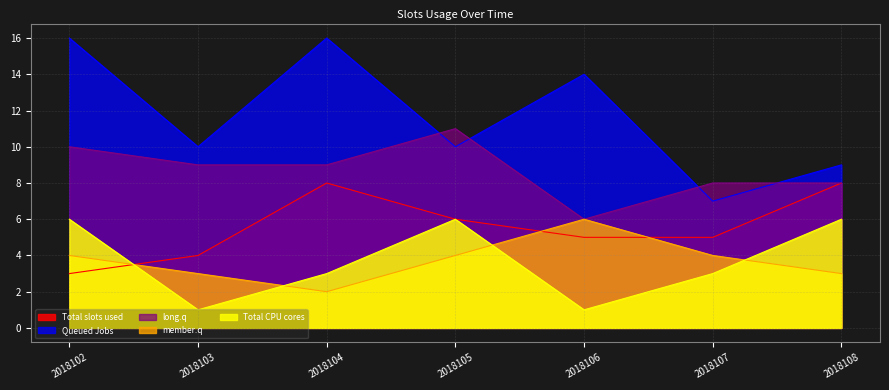

True or false: member.q and Queued Jobs cross at least once.

False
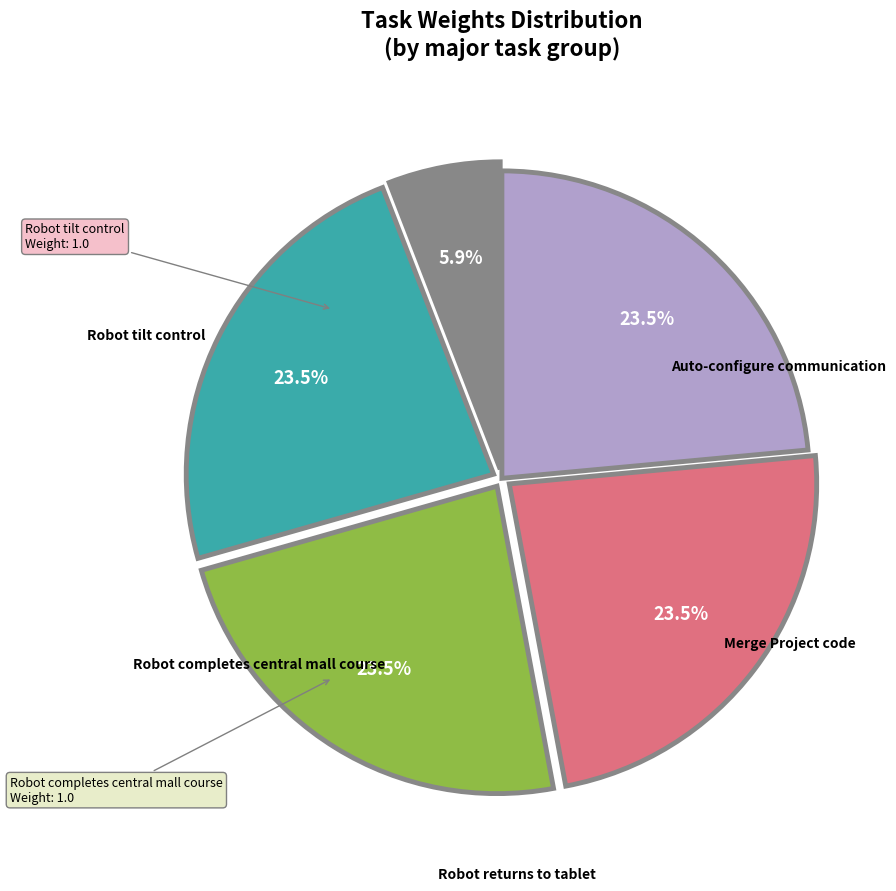

Does any single category account for the majority?

No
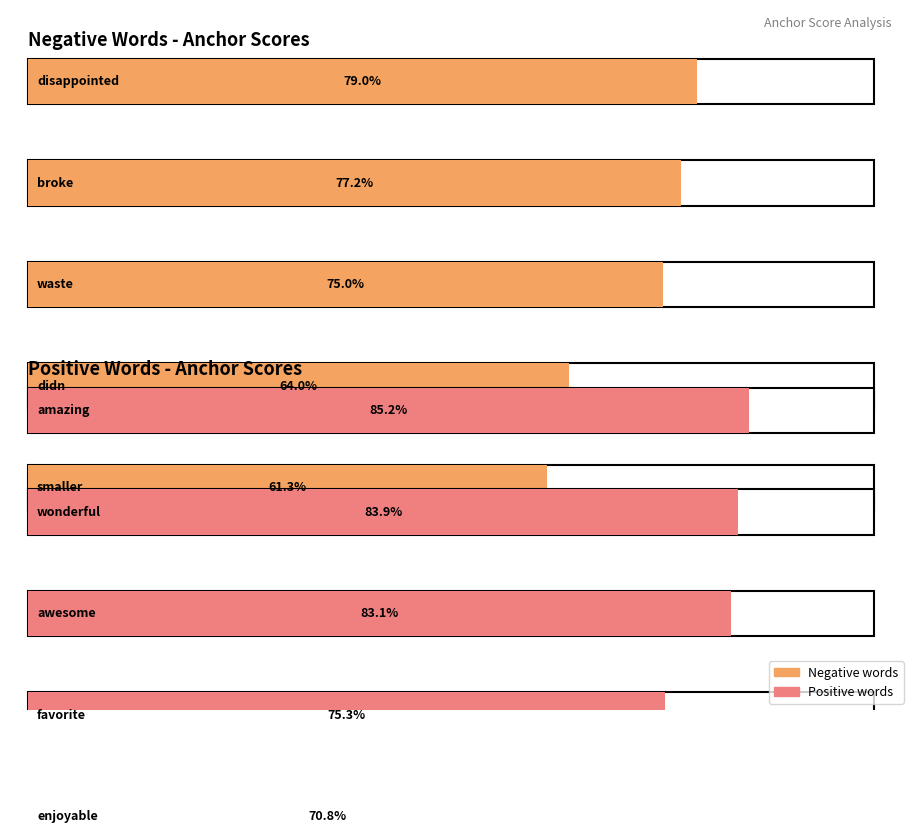

List the series in order of their overall mean, lowest first.

negative anchor score, positive anchor score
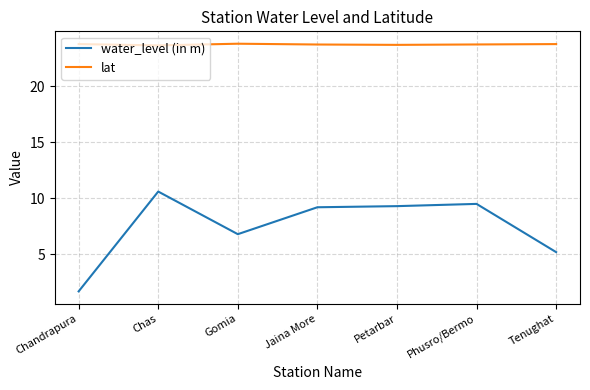

True or false: water_level (in m) has more than 1 points higher than both neighbors.

True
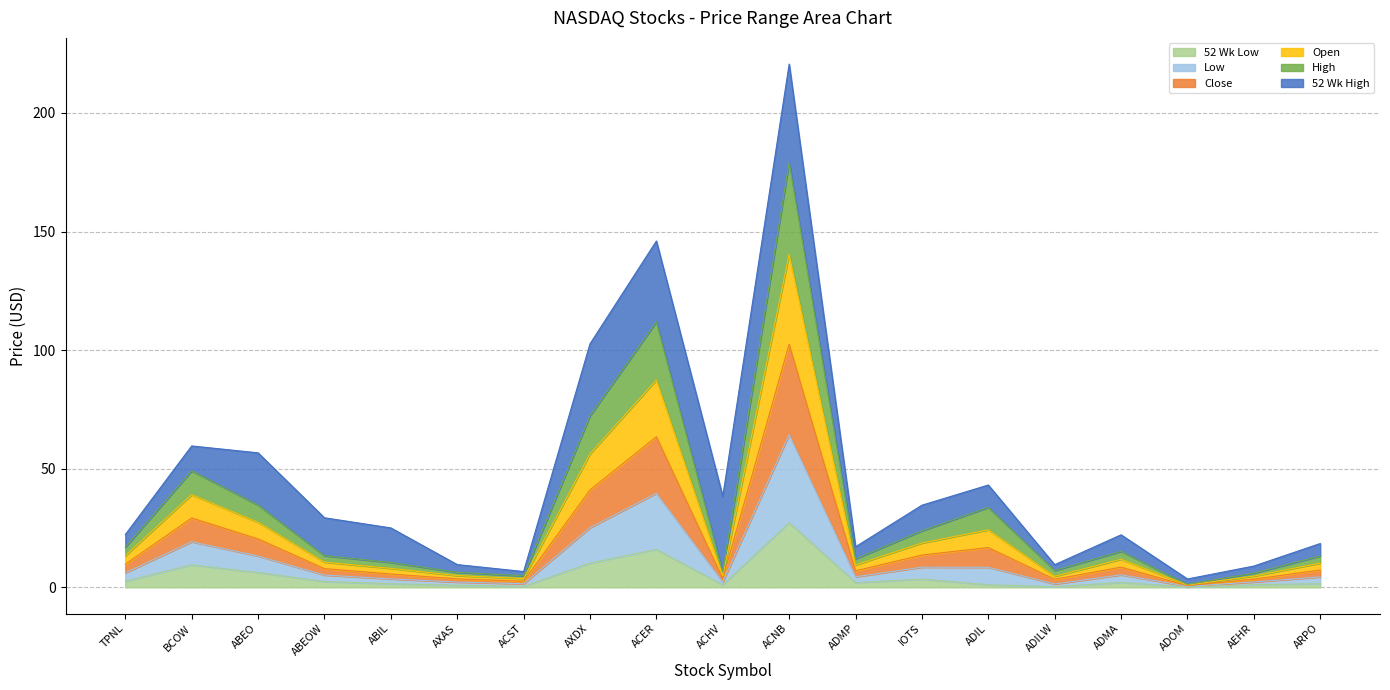

What is the total value across all series at ABEO?

56.7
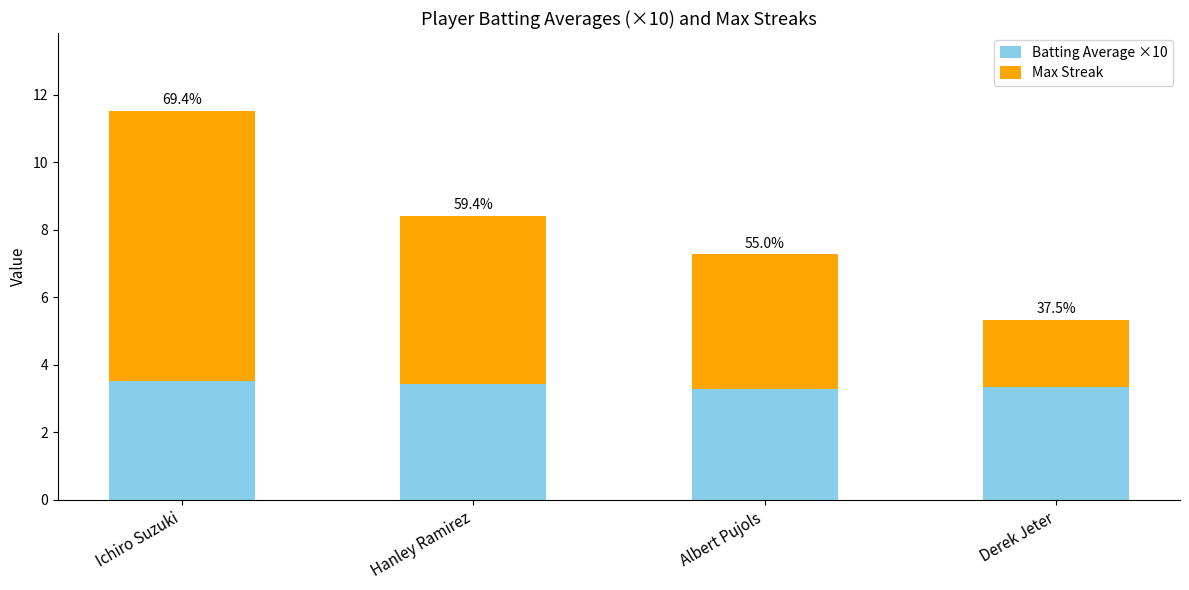

At Albert Pujols, list the series in order from largest to smallest.

Max Streak, Batting Average ×10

## PROMPT
Render every line of the items above, except the pictures, as a JSON list of strings, one string per line, with blank lines omitted.

## FINISHED TASK
[
  "True or false: member.q and Queued Jobs cross at least once.",
  "False",
  "Does any single category account for the majority?",
  "No",
  "List the series in order of their overall mean, lowest first.",
  "negative anchor score, positive anchor score",
  "True or false: water_level (in m) has more than 1 points higher than both neighbors.",
  "True",
  "What is the total value across all series at ABEO?",
  "56.7",
  "At Albert Pujols, list the series in order from largest to smallest.",
  "Max Streak, Batting Average ×10"
]